Moreover, in comparison with formal institutions that excel in teaching representational understanding, informal science institutions are expert in creating direct experiences with scientific phenomena. In an informal setting, the participant gets to be the scientist (or the anthropologist or the historian), establishing an intimate relationship with the “stuff” of the discipline. The very essence of an informal science center is the daily challenge of making the fundamentals of science as accessible to as many people as possible.

In trying times, informal institutions can provide risk-takers and exceptional talent a safe harbor and community of support.

Beyond that, many informal science institutions can be incredibly nimble and quick. They are not encumbered by the obligations, responsibilities, and forms of accountability that more formal institutions must respect. Because of this, informal institutions can move more quickly, take more risks, and be more experimental when new educational challenges emerge. One current example is the ability of many science museums to take the lead in experimenting with the use of new digital technology as learning tools. Several museums also are formulating and testing new models of charter schools, teacher preservice education, after-school programs, and model schools in the tradition of the university-based laboratory schools. Informal institutions can serve as important learning research-and-development labs for the nation.

A fourth advantage is the fact that informal science institutions enjoy an unusual political immunity that traditional education institutions cannot seem to capture. They tend to be bipartisan in support. They appear insulated from many of the curriculum wars and educational dogma that often prove crippling in school debates. And they care deeply about both content and process—they won’t surrender this priceless middle ground.

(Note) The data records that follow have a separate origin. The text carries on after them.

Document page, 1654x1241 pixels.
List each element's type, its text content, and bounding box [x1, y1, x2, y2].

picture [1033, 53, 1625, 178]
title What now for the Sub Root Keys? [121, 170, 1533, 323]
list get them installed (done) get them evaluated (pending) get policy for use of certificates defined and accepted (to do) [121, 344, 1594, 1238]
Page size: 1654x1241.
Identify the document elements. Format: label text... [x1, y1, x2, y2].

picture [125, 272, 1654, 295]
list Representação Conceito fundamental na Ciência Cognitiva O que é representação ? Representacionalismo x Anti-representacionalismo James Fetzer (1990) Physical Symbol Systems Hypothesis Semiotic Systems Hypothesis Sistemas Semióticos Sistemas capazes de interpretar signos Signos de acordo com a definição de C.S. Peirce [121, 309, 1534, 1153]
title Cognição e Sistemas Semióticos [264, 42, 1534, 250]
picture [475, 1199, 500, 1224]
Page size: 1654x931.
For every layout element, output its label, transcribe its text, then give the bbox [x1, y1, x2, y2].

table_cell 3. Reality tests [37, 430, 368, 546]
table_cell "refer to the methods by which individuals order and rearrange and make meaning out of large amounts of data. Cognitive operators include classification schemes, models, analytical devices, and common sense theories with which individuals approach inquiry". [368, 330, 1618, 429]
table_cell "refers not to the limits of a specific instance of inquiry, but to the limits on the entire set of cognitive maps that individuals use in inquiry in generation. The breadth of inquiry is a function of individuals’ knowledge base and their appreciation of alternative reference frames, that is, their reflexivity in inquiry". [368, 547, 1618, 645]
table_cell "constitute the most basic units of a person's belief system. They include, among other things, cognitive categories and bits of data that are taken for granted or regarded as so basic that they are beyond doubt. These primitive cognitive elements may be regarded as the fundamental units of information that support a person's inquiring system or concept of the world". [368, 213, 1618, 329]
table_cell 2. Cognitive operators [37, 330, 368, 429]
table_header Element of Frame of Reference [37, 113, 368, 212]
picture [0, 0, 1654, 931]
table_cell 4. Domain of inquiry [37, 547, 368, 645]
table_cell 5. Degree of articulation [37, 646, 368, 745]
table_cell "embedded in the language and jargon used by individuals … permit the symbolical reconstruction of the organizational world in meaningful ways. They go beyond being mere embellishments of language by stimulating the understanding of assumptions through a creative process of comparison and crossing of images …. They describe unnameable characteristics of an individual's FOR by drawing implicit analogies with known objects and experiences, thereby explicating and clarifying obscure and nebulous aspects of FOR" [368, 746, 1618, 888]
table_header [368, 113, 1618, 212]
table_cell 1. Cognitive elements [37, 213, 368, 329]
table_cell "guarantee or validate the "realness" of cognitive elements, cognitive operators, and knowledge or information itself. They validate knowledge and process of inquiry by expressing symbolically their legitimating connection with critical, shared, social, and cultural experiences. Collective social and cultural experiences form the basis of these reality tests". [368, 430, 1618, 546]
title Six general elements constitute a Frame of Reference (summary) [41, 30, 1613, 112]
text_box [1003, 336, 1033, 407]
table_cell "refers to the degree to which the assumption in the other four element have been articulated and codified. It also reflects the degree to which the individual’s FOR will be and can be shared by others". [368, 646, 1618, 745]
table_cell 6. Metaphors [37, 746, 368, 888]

Museums and informal science organizations also are able to offer many teachers a professional home away from home. Teachers have a natural affinity for informal institutions, and sometimes associate personally with them more than with their own school district or university-based programs. In trying times, informal institutions can provide risk-takers and exceptional talent a safe harbor and community of support. Thousands of mathematics and science teachers are already affiliated with them.

A final benefit comes from sheer reach. Today, the proliferation of interactive science centers and other informal science institutions can serve as a ready infrastructure, offering ideas, programs, and support to the education establishment. To be sure, not all informal institutions are at the same level of capacity and readiness, but with a little help, many more could be.

At the legislative level, one helpful policy change would be to designate informal institutions as eligible for all federal grant programs. At present, with the notable exceptions of the Eisenhower Postsecondary Education Program and the National Science Foundation, almost all education funding is limited to local education agencies and institutions of higher education. Another interesting idea would be to fund residencies for scientists and experts-in-learning at more of these institutions. I’m certain that the field is full of other creative ideas, if we but ask.

Perhaps the biggest change I am suggesting, however, is that we adopt a broader definition of what constitutes a place of learning. It is difficult today to imagine what the dominant educational institutional forms will look like in the next 20 to 30 years—one or two generations away. Already, many of our notions of learning (who learns what, when, and where) are being loosened. If scientific literacy for everyone is truly our goal, then it is clear to me that the next generation of science educators and reform leaders needs to expand its thinking and examine the power and possibility of all types of learning in many different settings. What better training grounds exist than these nonschool educational environments that illuminate important features of learning design without sacrificing content?

Dennis M. Bartels was formerly the director of the Center for Teaching and Learning at the Exploratorium in San Francisco. He is now the president of TERC, an education research-and-development organization in Cambridge, Mass.